PAGE —
# Your way to Mac system backup?



## benishoga (Mar 15, 2018)

Hey Folks! 

Time machine aside, I do back up my files locally and offsite also to the cloud, however I was just wondering, what do you guys do in a case your internal system crashes and really needs to get back up and running without to much drama.

I now have all my external libraries from an external SSD (NI kontakt libs, EastWest libs, reasons refill etc...) I also have a lot of WAVES, isotope ozone etc...in my internal system SSD.

Anyone has any opinion with cloning your internal with software like Carbon Copy Clone, super duper etc...

My goal is in case of a system crash i could just run from a clone drive and minimise down time, I just don’t have any experience with all of this...any advise basing on your experience would be super awesome! 

Thanks for reading


----------



## Saxer (Mar 15, 2018)

Time Machine for system and project SSDs. I have a couple of sample SSDs. All SSDs are mirrored on my backup system. When I add new libraries I copy them per hand into it while keeping the folder structure. My backup system is a Raid 5 tower with 8 HDs (4TB each). From time to time I copy the system drive as a bootable clone via CCC.


----------



## benishoga (Mar 15, 2018)

Saxer said:


> Time Machine for system and project SSDs. I have a couple of sample SSDs. All SSDs are mirrored on my backup system. When I add new libraries I copy them per hand into it while keeping the folder structure. My backup system is a Raid 5 tower with 8 HDs (4TB each). From time to time I copy the system drive as a bootable clone via CCC.

SET EXERCISE 1 —
Reproduce the forum thread on Mac system backup above with no changes.
SET EXERCISE 2 —
Write out the records below word for word, starting with their first line and ending with the line containing "cyan rectangle: rotated", with both of those lines included.

DATA FOR PROCESSING —
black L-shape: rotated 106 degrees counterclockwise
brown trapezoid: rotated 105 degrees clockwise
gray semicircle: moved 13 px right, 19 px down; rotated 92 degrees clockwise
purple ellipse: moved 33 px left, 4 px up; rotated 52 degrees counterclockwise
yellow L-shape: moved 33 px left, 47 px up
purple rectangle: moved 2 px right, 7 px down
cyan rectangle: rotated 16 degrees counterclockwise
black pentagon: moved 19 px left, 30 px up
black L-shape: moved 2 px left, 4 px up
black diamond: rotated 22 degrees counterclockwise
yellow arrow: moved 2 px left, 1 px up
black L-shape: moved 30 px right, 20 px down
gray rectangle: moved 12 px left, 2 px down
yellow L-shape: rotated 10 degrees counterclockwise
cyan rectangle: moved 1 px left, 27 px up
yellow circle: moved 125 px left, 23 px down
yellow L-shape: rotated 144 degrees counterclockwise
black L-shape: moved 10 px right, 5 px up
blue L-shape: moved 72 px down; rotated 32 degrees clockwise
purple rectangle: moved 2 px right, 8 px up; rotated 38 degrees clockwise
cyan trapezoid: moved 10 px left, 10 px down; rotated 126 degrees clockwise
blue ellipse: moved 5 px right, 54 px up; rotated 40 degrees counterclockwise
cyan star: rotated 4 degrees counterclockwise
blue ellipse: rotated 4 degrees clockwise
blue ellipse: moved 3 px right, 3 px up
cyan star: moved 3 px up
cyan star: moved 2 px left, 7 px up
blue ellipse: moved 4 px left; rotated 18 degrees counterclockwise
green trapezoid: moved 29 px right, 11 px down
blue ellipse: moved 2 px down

EXERCISE ANSWER 1 —
# Your way to Mac system backup?



## benishoga (Mar 15, 2018)

Hey Folks! 

Time machine aside, I do back up my files locally and offsite also to the cloud, however I was just wondering, what do you guys do in a case your internal system crashes and really needs to get back up and running without to much drama.

I now have all my external libraries from an external SSD (NI kontakt libs, EastWest libs, reasons refill etc...) I also have a lot of WAVES, isotope ozone etc...in my internal system SSD.

Anyone has any opinion with cloning your internal with software like Carbon Copy Clone, super duper etc...

My goal is in case of a system crash i could just run from a clone drive and minimise down time, I just don’t have any experience with all of this...any advise basing on your experience would be super awesome! 

Thanks for reading


----------



## Saxer (Mar 15, 2018)

Time Machine for system and project SSDs. I have a couple of sample SSDs. All SSDs are mirrored on my backup system. When I add new libraries I copy them per hand into it while keeping the folder structure. My backup system is a Raid 5 tower with 8 HDs (4TB each). From time to time I copy the system drive as a bootable clone via CCC.


----------



## benishoga (Mar 15, 2018)

Saxer said:


> Time Machine for system and project SSDs. I have a couple of sample SSDs. All SSDs are mirrored on my backup system. When I add new libraries I copy them per hand into it while keeping the folder structure. My backup system is a Raid 5 tower with 8 HDs (4TB each). From time to time I copy the system drive as a bootable clone via CCC.

EXERCISE ANSWER 2 —
black L-shape: rotated 106 degrees counterclockwise
brown trapezoid: rotated 105 degrees clockwise
gray semicircle: moved 13 px right, 19 px down; rotated 92 degrees clockwise
purple ellipse: moved 33 px left, 4 px up; rotated 52 degrees counterclockwise
yellow L-shape: moved 33 px left, 47 px up
purple rectangle: moved 2 px right, 7 px down
cyan rectangle: rotated 16 degrees counterclockwise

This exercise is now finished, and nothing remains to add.